*** Opening of LISTED RECORDS ***
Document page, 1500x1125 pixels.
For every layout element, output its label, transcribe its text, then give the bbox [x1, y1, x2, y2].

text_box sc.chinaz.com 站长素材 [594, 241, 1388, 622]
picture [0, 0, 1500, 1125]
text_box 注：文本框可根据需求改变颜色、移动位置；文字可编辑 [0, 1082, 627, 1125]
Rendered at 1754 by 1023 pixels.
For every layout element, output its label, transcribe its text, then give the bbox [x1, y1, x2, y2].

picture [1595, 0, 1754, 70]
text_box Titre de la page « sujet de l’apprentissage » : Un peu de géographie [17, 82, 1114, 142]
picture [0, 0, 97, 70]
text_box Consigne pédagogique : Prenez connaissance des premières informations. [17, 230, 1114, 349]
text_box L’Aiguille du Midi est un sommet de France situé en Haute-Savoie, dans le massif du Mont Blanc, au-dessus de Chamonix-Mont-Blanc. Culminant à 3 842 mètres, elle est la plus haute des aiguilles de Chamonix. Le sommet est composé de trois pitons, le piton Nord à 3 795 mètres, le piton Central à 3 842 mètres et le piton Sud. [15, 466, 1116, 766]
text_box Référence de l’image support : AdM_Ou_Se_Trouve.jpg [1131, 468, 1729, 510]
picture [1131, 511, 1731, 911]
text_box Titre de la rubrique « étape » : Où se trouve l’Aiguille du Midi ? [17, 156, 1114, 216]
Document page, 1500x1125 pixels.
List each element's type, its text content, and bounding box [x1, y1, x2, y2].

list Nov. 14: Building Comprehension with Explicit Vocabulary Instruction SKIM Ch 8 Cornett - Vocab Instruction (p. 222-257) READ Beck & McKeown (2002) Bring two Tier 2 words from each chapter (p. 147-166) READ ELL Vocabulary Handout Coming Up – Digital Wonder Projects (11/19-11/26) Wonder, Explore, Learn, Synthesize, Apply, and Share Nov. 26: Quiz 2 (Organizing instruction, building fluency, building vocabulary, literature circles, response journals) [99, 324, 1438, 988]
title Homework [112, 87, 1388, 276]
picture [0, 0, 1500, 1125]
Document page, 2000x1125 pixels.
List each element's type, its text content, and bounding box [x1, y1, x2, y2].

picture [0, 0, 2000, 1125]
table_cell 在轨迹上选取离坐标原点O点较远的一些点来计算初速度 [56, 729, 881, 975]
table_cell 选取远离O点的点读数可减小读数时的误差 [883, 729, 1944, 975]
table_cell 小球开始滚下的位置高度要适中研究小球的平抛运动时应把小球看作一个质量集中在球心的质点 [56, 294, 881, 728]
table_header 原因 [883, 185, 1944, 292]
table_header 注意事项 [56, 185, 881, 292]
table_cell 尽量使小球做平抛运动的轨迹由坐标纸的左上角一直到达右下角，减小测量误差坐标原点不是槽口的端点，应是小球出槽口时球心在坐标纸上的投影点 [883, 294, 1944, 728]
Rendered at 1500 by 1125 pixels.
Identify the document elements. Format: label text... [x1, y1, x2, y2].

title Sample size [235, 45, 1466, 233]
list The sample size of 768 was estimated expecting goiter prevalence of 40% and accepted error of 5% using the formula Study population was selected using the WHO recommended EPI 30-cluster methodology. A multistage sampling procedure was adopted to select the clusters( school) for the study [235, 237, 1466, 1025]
*** Close of LISTED RECORDS ***
■ ABOUT THIS EXERCISE
All lines from the one that contains "Rendered at 1500 by 1125 pixels." through the end of the listing above should be copied exactly, with nothing else.

■ EXERCISE ANSWER
Rendered at 1500 by 1125 pixels.
Identify the document elements. Format: label text... [x1, y1, x2, y2].

title Sample size [235, 45, 1466, 233]
list The sample size of 768 was estimated expecting goiter prevalence of 40% and accepted error of 5% using the formula Study population was selected using the WHO recommended EPI 30-cluster methodology. A multistage sampling procedure was adopted to select the clusters( school) for the study [235, 237, 1466, 1025]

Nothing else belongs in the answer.